[[ Data to process open ]]
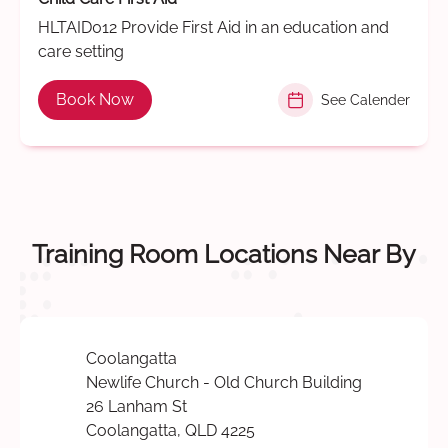
HLTAID012 Provide First Aid in an education and
care setting
Book Now
See Calender
Training Room Locations Near By
Coolangatta
Newlife Church - Old Church Building
26 Lanham St
Coolangatta, QLD 4225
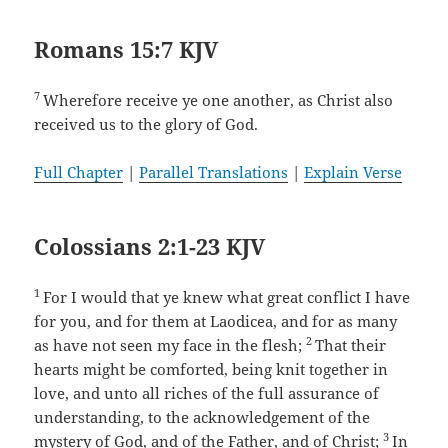
Romans 15:7 KJV
7
Wherefore receive ye one another, as Christ also
received us to the glory of God.
Full Chapter
|
Parallel Translations
|
Explain Verse
Colossians 2:1-23 KJV
1
For I would that ye knew what great conflict I have
for you, and for them at Laodicea, and for as many
2
as have not seen my face in the flesh;
That their
hearts might be comforted, being knit together in
love, and unto all riches of the full assurance of
understanding, to the acknowledgement of the
3
mystery of God, and of the Father, and of Christ;
In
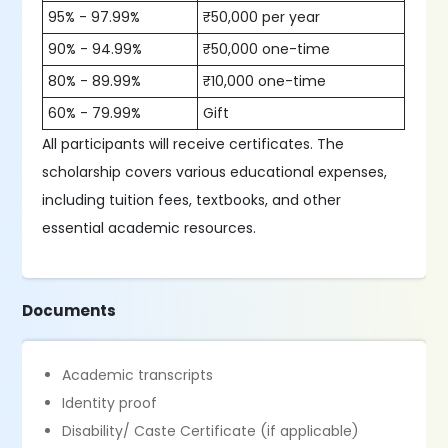
95% - 97.99%
₹50,000 per year
90% - 94.99%
₹50,000 one-time
80% - 89.99%
₹10,000 one-time
60% - 79.99%
Gift
All participants will receive certificates. The
scholarship covers various educational expenses,
including tuition fees, textbooks, and other
essential academic resources.
Documents
Academic transcripts
Identity proof
Disability/ Caste Certificate (if applicable)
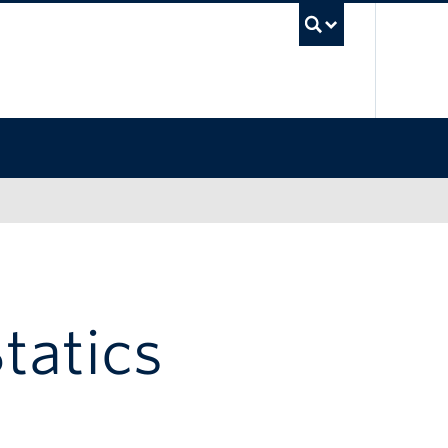
UBC Sea
tatics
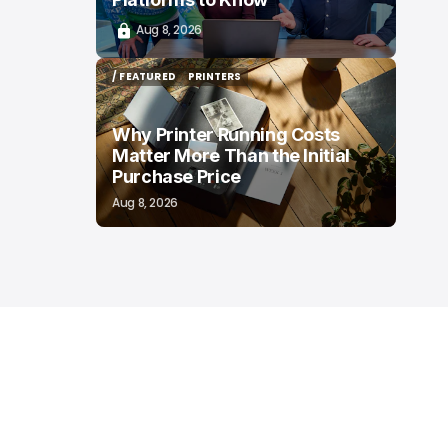
Aug 8, 2026
/ FEATURED
PRINTERS
/ FEATURED
PRINTERS
Why Printer Running Costs
Matter More Than the Initial
Purchase Price
Aug 8, 2026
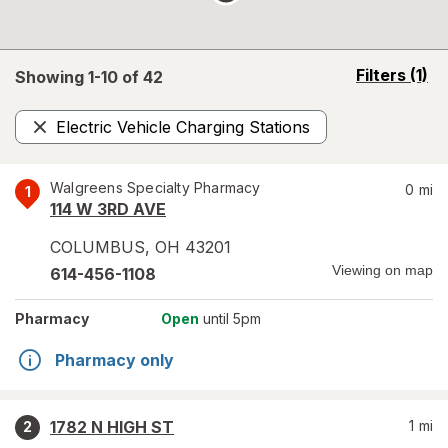
opens
Filters
(1)
Showing 1-
10
of
42
a
simulated
Electric Vehicle Charging Stations
overlay
Remove
Walgreens Specialty Pharmacy
0
mi
1
114 W 3RD AVE
COLUMBUS
,
OH
43201
Viewing on map
614-456-1108
Pharmacy
Open
until 5pm
Pharmacy only
1782 N HIGH ST
1
mi
2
[[ Data to process closed ]]
* **Aim of the task**
Would you please copy all lines in the data that contain the word "Pharmacy"?

* **Task answer**
Walgreens Specialty Pharmacy
Pharmacy
Pharmacy only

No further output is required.